Better than in Russia, one hopes

From Debka:


Two security-related incidents Saturday temporarily shut several Los Angeles international airport terminals and prevented planes taking off. Roads to and from airport blocked. No details given out. Rumor of small bomb that exploded in a terminal and injured 7 passengers not officially confirmed.

Remember, a similar diversionary tactic was employed to help the two Chechen terrorists board the two Russian planes that were bombed. I wouldn’t be surprised if we learn that there was a plan to go after some airliners at LAX, although if there was an attempt and it was stopped, we may never hear another word about this incident.

Debka also had some interesting, if somber analysis about the fragmentation of al-Qaeda, and how this may lead to a more dangerous situation.


In “Al Qaeda Today, Centralized Strategic Decisions, Decentralized Operations”, examination of the terrorist network’s operational deployment revealed that its supreme leadership was losing direct control over target selection or the modalities of attacks decided by local branches, beyond general directives. The brutal school siege in Beslan, North Osettia, this week, was on example of a regional operation run by semi-autonomous regional or local affiliates over which the overall leadership has little control.

The school siege was masterminded by the Saudi wing of al Qaeda in Chechnya. Al Qaeda cells based in Iran are prone to manipulation by Tehran for political and military ends that are foreign to the movement’s objectives. Al Qaeda is also found in league with Iran and the Lebanese Hizballah in attempting to grab footholds in South Lebanon and Gaza Strip….

The first cracks are marring the once rock-smooth relations of unity and obedience binding the fundamentalist terror network’s various operational branches to the directives handed down by the top leaders.

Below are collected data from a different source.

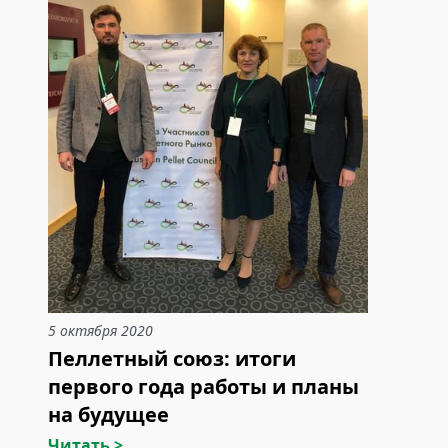
5 октября 2020
Пеллетный союз: итоги
первого года работы и планы
на будущее
Читать >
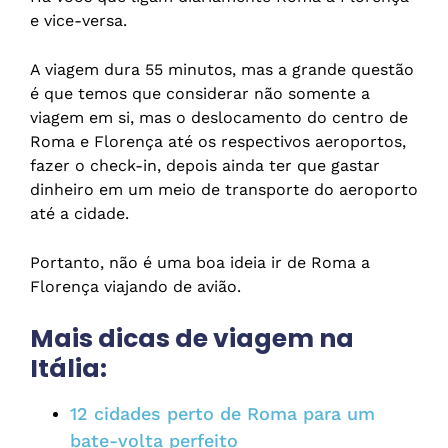
e vice-versa.
A viagem dura 55 minutos, mas a grande questão
é que temos que considerar não somente a
viagem em si, mas o deslocamento do centro de
Roma e Florença até os respectivos aeroportos,
fazer o check-in, depois ainda ter que gastar
dinheiro em um meio de transporte do aeroporto
até a cidade.
Portanto, não é uma boa ideia ir de Roma a
Florença viajando de avião.
Mais dicas de viagem na
Itália:
12 cidades perto de Roma para um
bate-volta perfeito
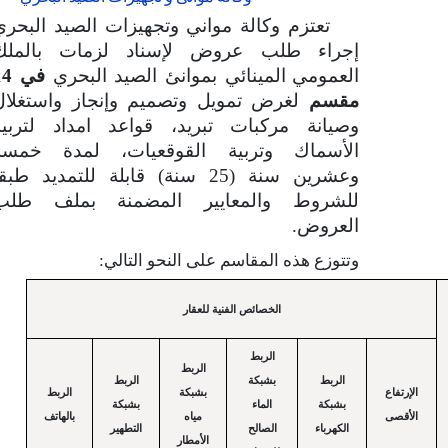
تعتزم وكالة مواني وتجهيزات الصيد البحري
إجراء طلب عروض لإسناد لزمات بالملك
العمومي
المينائي بموانئ الصيد البحري
في 
مقسم
لغرض تمويل وتصميم وإنجاز واستغلال
وصيانة مركبات تبريد، قواعد امداد لتربية
الأسماك وتربية القوقعيات، لمدة خمسة
وعشرين سنة (25 سنة) قابلة للتمديد طبق
للشروط والمعايير المضمنة بملف طلب
العروض.
وتتوزع هذه المقاسم على النحو التالي:
الخصائص الفنية للعقار
الربط
الربط
الربط
بشبكة
الربط
الإرتفاع
بشبكة
الربط
بشبكة
الماء
بشبكة
الأقصى
مياه
بالهاتف
الكهرباء
الصالح
التطهير
الأمطار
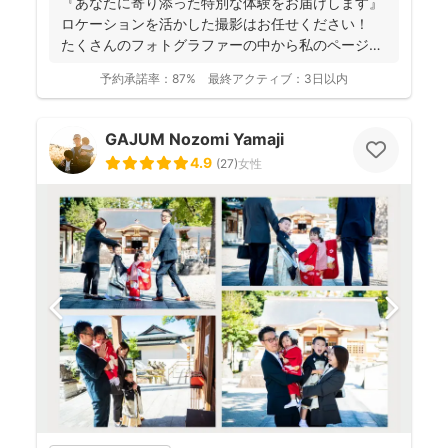
『あなたに寄り添った特別な体験をお届けします』
ロケーションを活かした撮影はお任せください！
たくさんのフォトグラファーの中から私のページに
アクセ...
予約承諾率：
87%
最終アクティブ：
3日以内
GAJUM Nozomi Yamaji
4.9
(
27
)
女性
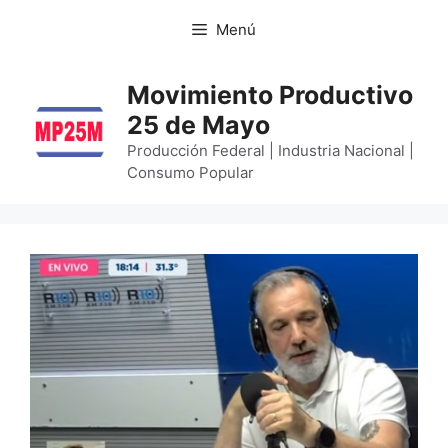
Menú
Movimiento Productivo
25 de Mayo
Producción Federal | Industria Nacional |
Consumo Popular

This fragmentation of al Qaeda into ungovernable entities allied with outside forces, embedded in civilian populations and targeting other civilians, seriously hampers the efforts of counter-terror force to catch – let alone prevail over – all its widely-diffused fighting elements – certainly not by conventional military means.

Isn’t it interesting, how individuals from those two strategic centers I mentioned in the column on Clausewitz two months ago keep popping up. Iran and Saudi Arabia. Another lesson from the Russian school horror that the West should have learned from the seventies terror strikes is that capturing and holding terrorists is always a mistake. Many of the most brutal attacks are made in order to free previously captured terrorists.